Eppure, “l’Europa ha ora un’opportunità strategica per assumere impegni credibili per investire e acquisire terre rare. La guerra della Russia contro l’Ucraina e lo scetticismo del presidente degli Stati Uniti, Donald Trump, nei confronti della Nato hanno portato la spesa per la Difesa degli Stati membri dell’Ue a un aumento previsto di 381 miliardi di euro nel 2025, con un aumento del 37% rispetto al 2021. Oltre a ciò, l’Ue prevede di investire 800 miliardi di euro nella difesa attraverso il suo piano ReArm Europe/Readiness 2030, e la sola Germania prevede di spendere altri 500 miliardi in investimenti aggiuntivi per la difesa nel prossimo decennio. L’Europa farebbe bene a incanalare parte di questi fondi nell’approvvigionamento di terre rare”.

Secondo il Merics, “i Paesi europei hanno recentemente investito nell’estrazione, nella lavorazione e nel riciclaggio delle terre rare nazionali. La Francia, ad esempio, ha collaborato con il Giappone per creare il primo impianto europeo di riciclaggio e raffinazione delle terre rare su larga scala entro il 2026, con uno degli obiettivi di soddisfare il 15% della domanda globale di disprosio e ossido di terbio. Tuttavia, come altri progetti in Europa, il progetto Caremag dipende interamente dalla domanda commerciale, il che lo rende dipendente dalla forza dell’industria automobilistica ed eolica europea e dall’economia della regione nel suo complesso”. La tesi di fondo è che l’eccessiva dipendenza dalla Cina, potrebbe essere quella leva psicologica per cercare nuovi accordi con Paesi ricchi di terre rare, un po’ come stanno facendo gli Stati Uniti.
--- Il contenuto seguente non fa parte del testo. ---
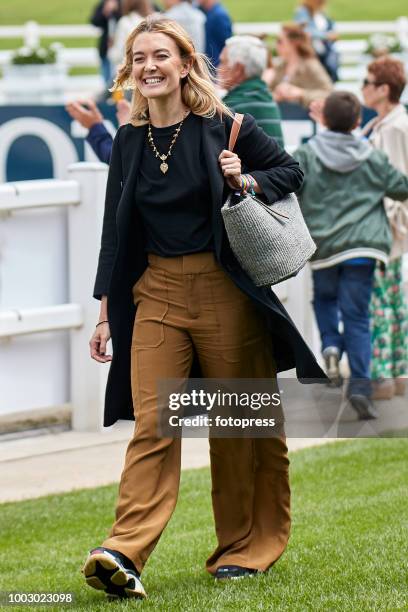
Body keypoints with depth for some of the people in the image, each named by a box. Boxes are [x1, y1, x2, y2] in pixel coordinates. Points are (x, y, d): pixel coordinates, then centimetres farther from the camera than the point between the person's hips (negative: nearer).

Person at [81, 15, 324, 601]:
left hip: (224, 289, -2)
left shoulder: (222, 127, -3)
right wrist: (107, 311, 12)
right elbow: (116, 230, 13)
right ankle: (124, 554, -20)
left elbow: (290, 169, 7)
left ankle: (247, 547, 19)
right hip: (156, 292, 3)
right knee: (152, 422, -8)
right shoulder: (129, 142, 8)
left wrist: (246, 180, -14)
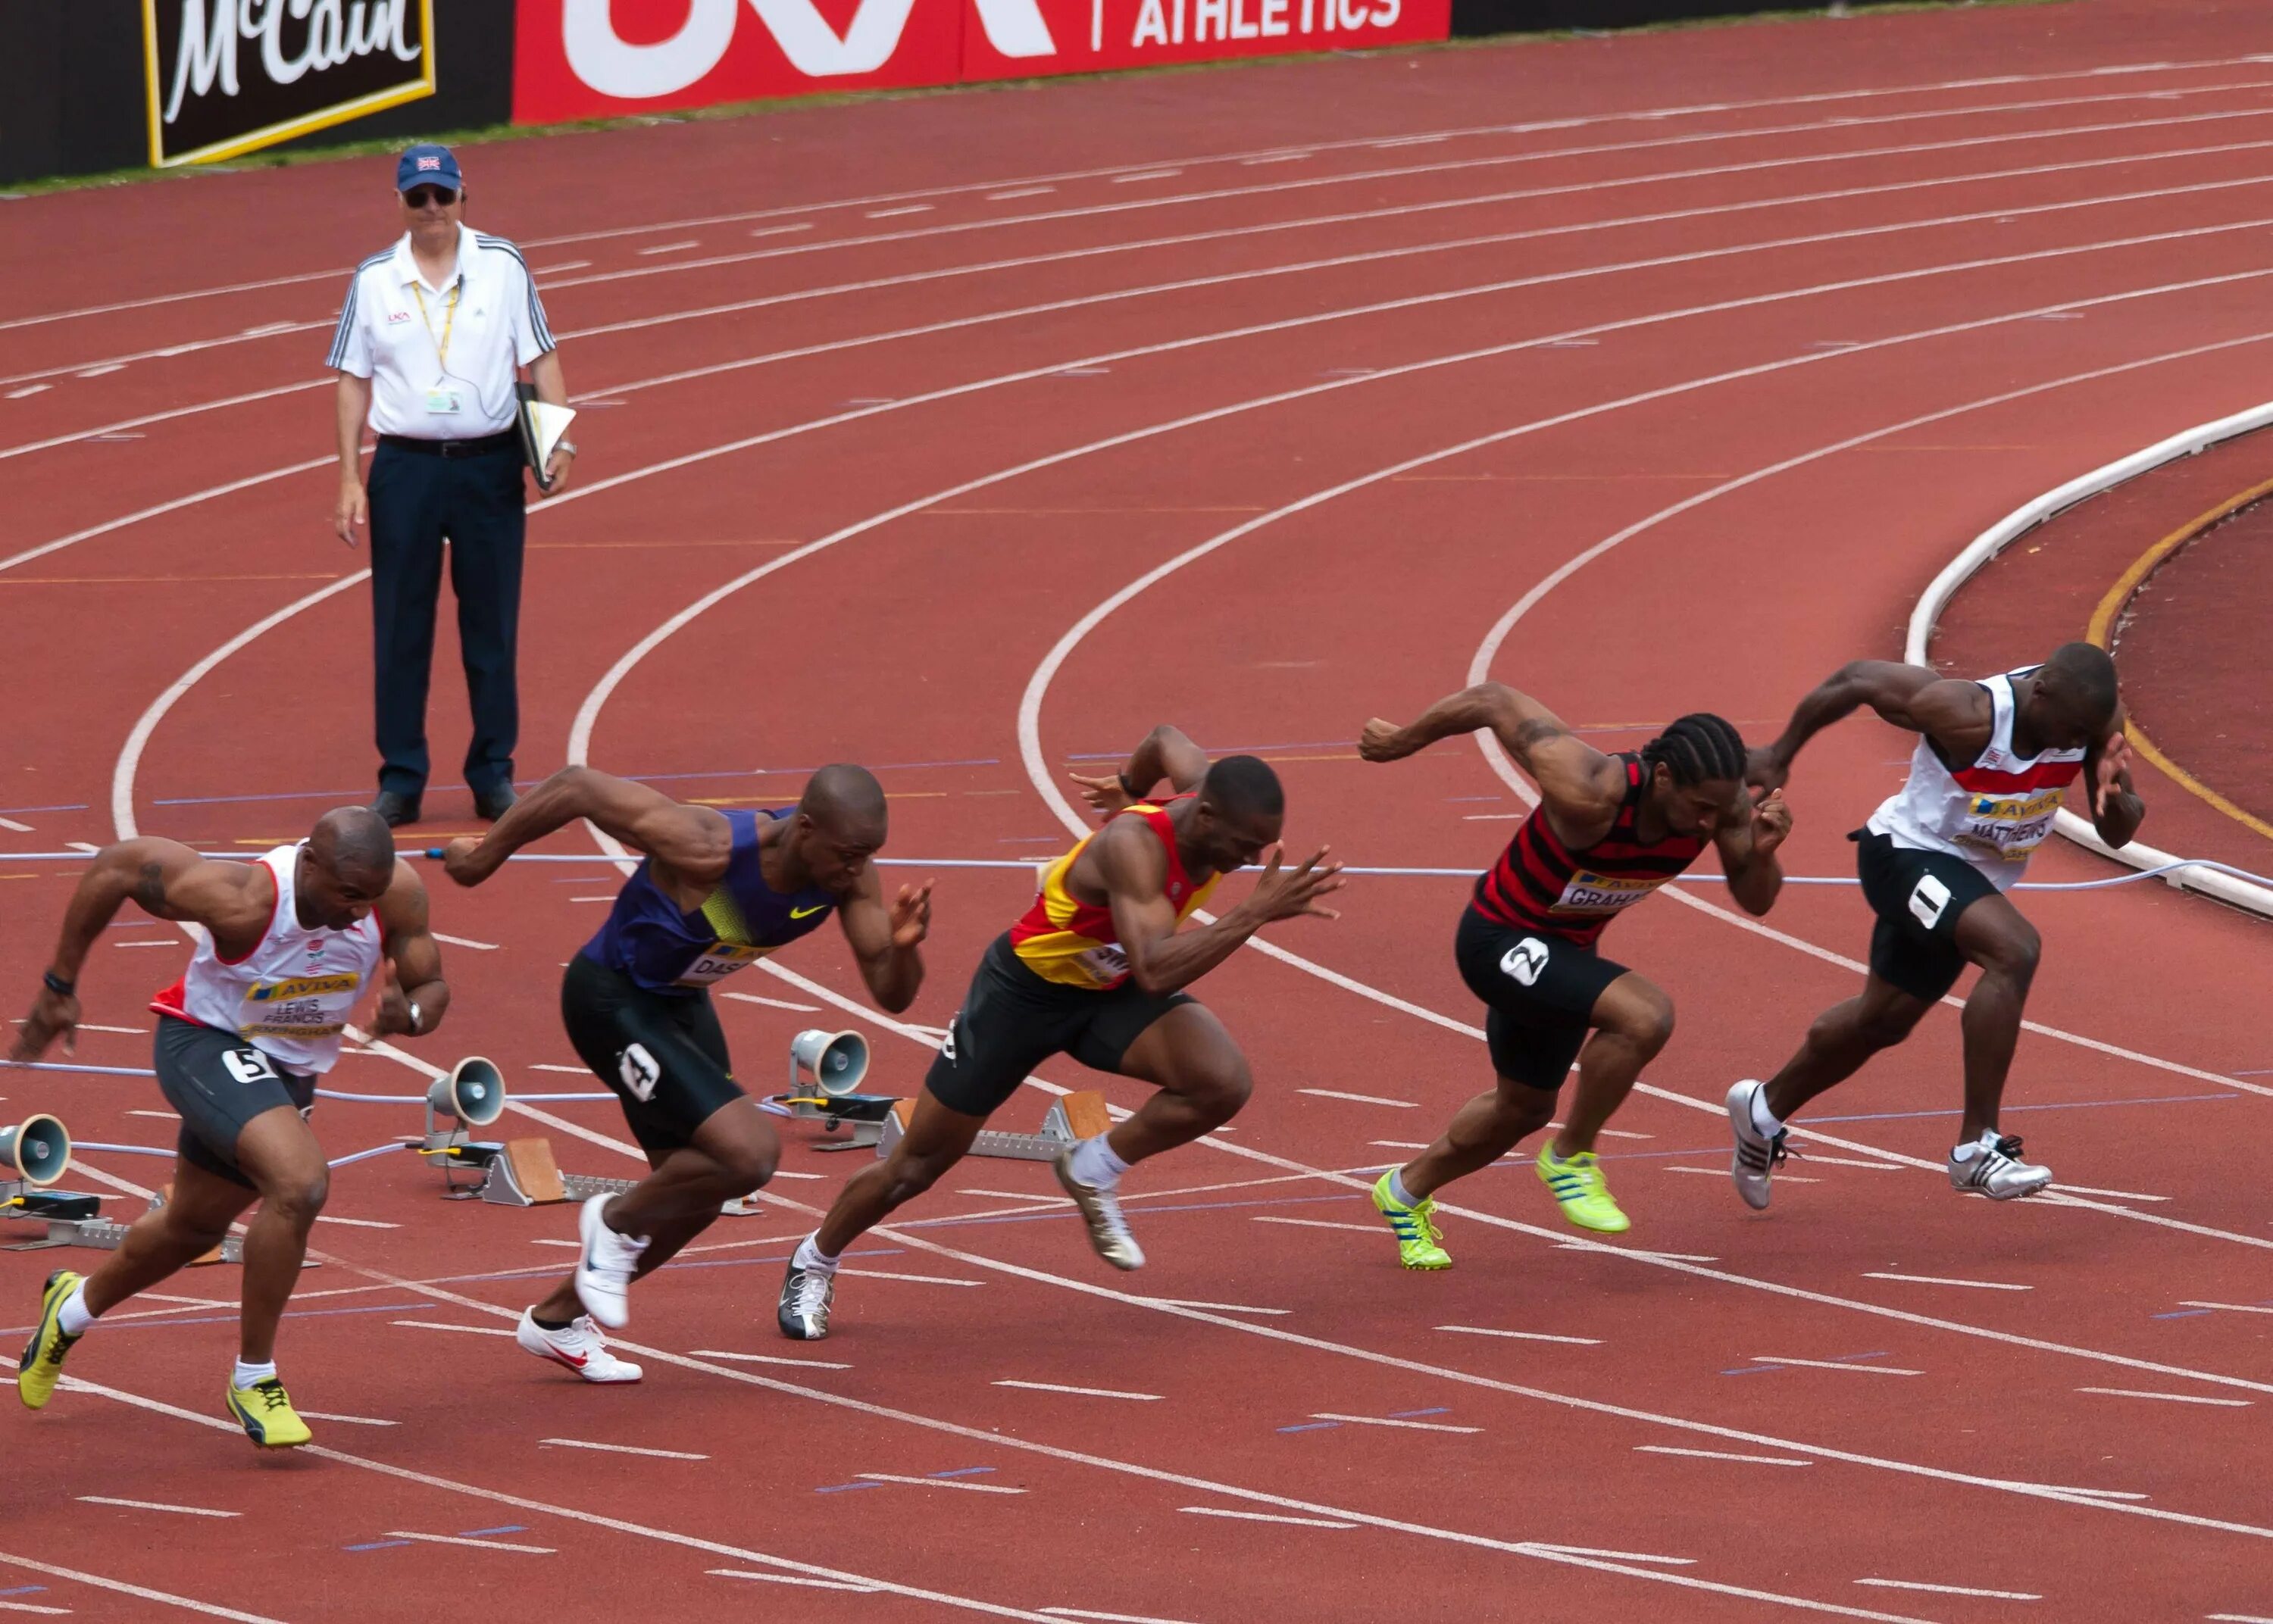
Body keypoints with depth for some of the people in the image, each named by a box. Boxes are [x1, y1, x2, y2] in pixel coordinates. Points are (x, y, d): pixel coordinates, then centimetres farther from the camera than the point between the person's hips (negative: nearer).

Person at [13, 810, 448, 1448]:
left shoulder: (396, 894, -21)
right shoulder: (242, 900, -34)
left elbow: (433, 988, -8)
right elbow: (115, 865, -21)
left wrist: (408, 1015, -33)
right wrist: (59, 986, -13)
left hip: (290, 1069, 7)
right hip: (205, 1043, -7)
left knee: (195, 1228, 24)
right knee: (300, 1181, -30)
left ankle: (75, 1307, 54)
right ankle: (253, 1378, -14)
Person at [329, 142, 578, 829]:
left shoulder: (503, 266, 0)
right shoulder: (374, 279, 3)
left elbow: (540, 358, 4)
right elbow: (353, 381, 7)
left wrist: (559, 439, -9)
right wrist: (350, 478, 2)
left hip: (489, 464, -1)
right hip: (405, 466, 1)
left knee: (492, 624, 5)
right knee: (400, 627, 2)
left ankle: (494, 774, 14)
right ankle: (400, 780, 9)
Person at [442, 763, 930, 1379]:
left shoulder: (848, 870, -16)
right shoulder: (708, 849, -35)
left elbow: (892, 993, -12)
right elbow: (577, 786, -25)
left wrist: (903, 945, -36)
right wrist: (484, 856, -12)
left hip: (680, 1003, 8)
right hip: (612, 1000, -8)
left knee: (695, 1198, 18)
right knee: (750, 1154, -22)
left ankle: (557, 1320, 39)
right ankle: (617, 1222, 7)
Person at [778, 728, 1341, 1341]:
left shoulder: (1207, 793, -17)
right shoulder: (1133, 845, -39)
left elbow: (1167, 739, 8)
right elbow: (1155, 973, -51)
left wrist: (1130, 784, 30)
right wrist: (1257, 912, -56)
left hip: (1111, 991, 6)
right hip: (1028, 986, -6)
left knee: (1223, 1083, -24)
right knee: (921, 1164, 9)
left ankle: (1094, 1171, 2)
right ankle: (815, 1261, 37)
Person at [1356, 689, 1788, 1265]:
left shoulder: (1722, 799, -19)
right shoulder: (1591, 793, -37)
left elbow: (1755, 899, -7)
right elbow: (1494, 701, -26)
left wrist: (1762, 853, -30)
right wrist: (1403, 741, -10)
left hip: (1567, 951, 8)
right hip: (1500, 941, -8)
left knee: (1525, 1107, 25)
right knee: (1644, 1014, -29)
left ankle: (1407, 1191, 51)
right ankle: (1571, 1157, -7)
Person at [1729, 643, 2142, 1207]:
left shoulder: (2096, 715, -17)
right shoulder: (1966, 714, -33)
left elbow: (2117, 833, -8)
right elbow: (1857, 678, -20)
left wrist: (2118, 803, -33)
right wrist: (1781, 753, -7)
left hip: (1974, 877, 8)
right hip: (1908, 853, -8)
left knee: (1884, 1021, 23)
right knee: (2014, 950, -32)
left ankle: (1764, 1109, 49)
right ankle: (1976, 1147, -27)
E infatti, come ricorda lo stesso Merics, “il governo degli Stati Uniti si è recentemente impegnato a garantire i prezzi per le terre rare statunitensi e ha acquisito una quota di proprietà della società statunitense di estrazione e raffinazione MP Materials. L’Ue ha finora stipulato 14 partenariati o memorandum sulle materie prime con Paesi lontani come Canada, Kazakistan, Ruanda e Argentina, e ha avviato 13 progetti strategici volti a garantire l’approvvigionamento di materie prime strategiche dall’esterno dell’Unione. Ciò dimostra che molti elementi di una strategia per le terre rare sono già in atto. Il successo ora dipende principalmente dalla volontà politica dell’Ue, che può essere favorita solo discutendo apertamente di terre rare e riarmo”.